Hibernate Merge may Cause EAGER Initialization of LAZY OneToOne Associations

Let’s have following two simple entities, having 1:1 lazy association between each other.

@Entity
@Table(name="T_FOO")
public class Foo {
 @Id
 @GeneratedValue
 private Long id;

@OneToOne(fetch = FetchType.LAZY, cascade = CascadeType.MERGE)
 @JoinColumn(name = "bar_id")
 private Bar bar;

public Long getId() {
 return id;
 }

public Bar getBar() {
 return bar;
 }

public void setBar(Bar bar) {
 this.bar = bar;
 }
}

@Entity
@Table(name="T_BAR")
public class Bar {
 @Id
 @GeneratedValue
 private Long id;
 
 public Long getId() {
 return id;
 }
}

When you fetch a Foo entity from database, either via Session load, or via HQL, or Criteria API doesn’t matter, it fetches only Foo entity, and places a proxy instance in place of Bar instance. Following excerpt illustrates this. Because of the LAZY fetch type, Bar isn’t fetched when Foo instance is loaded.

Foo foo = session.get(Foo.class, 1L);

Hibernate: 
 select
 foo0_.id as id1_21_0_,
 foo0_.bar_id as bar_id2_21_0_ 
 from
 T_FOO foo0_ 
 where
 foo0_.id=?

So far, everything is as expected. For example, when we try to access lazy Bar association, Hibernate issues a select SQL to initialize Bar proxy.

System.out.println(foo.getBar().getId());

Hibernate: 
 select
 bar0_.id as id1_20_0_ 
 from
 T_BAR bar0_ 
 where
 bar0_.id=?

However, things get looking strange when we try to merge a detached Foo instance, as follows.

session.merge(foo);

/* load org.speedyframework.persistence.hibernate.test.Foo */ select
 foo0_.id as id1_21_1_,
 foo0_.bar_id as bar_id2_21_1_,
 bar1_.id as id1_20_0_ 
 from
 T_FOO foo0_ 
 inner join
 T_BAR bar1_ 
 on foo0_.bar_id=bar1_.id 
 where
 foo0_.id=?

As we notice in the generated select SQL, Bar instance is being eagerly fetched while Foo instance is being loaded during merge operation. This is because of cascade=CascadeType.MERGE attribute in the 1:1 association. As the merge operation is going to be cascaded towards the target Bar instance, Hibernate decides that it will be more performant to join T_FOO and T_BAR tables and loads Bar instance as well.

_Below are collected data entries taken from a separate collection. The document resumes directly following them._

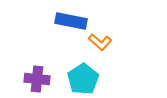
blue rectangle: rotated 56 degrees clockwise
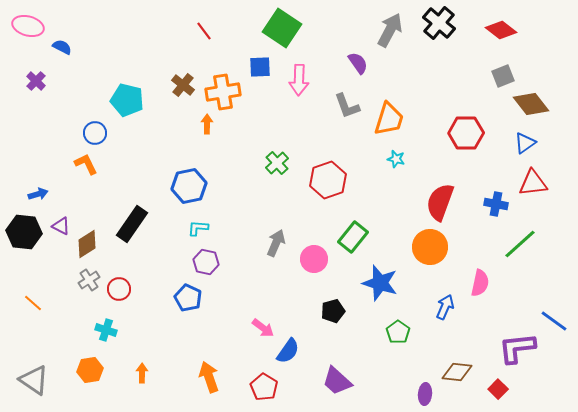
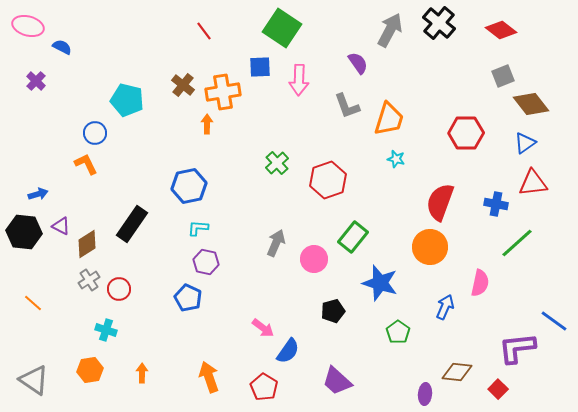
green line at (520, 244): moved 3 px left, 1 px up
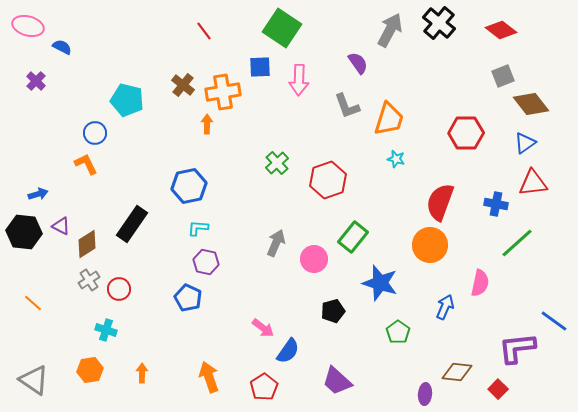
orange circle at (430, 247): moved 2 px up
red pentagon at (264, 387): rotated 8 degrees clockwise
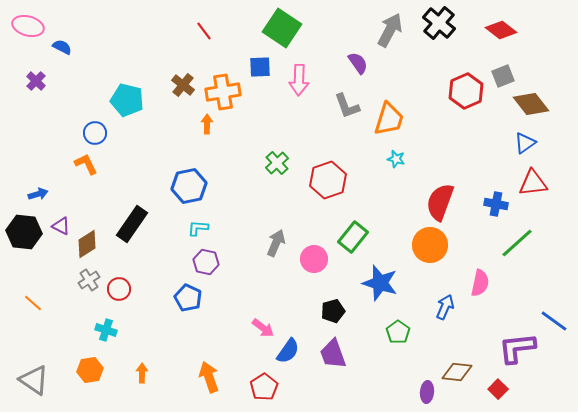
red hexagon at (466, 133): moved 42 px up; rotated 24 degrees counterclockwise
purple trapezoid at (337, 381): moved 4 px left, 27 px up; rotated 28 degrees clockwise
purple ellipse at (425, 394): moved 2 px right, 2 px up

At this point, we might ask what is the problem with such an eager initialization apart from a slight behavioral inconsistency between load triggered through merge and direct invocation of load via Session API. However, think about an entity having tons of 1:1 associations of such type, and you are using MySQL as the database. You might hit max number of tables in a join limitation in your query if number of 1:1 associations exceeds 61 in your mappings! Or you might be using MS SQL Server with tons of such 1:1 associations again, and your query lots of JOINS might hit 8 KB max row page size limitation!

As a result, such an inconsistency between two load behaviors in different parts of Hibernate Session might cause you some headaches, and force you to remove those cascade MERGE definitions in your mappings in the end.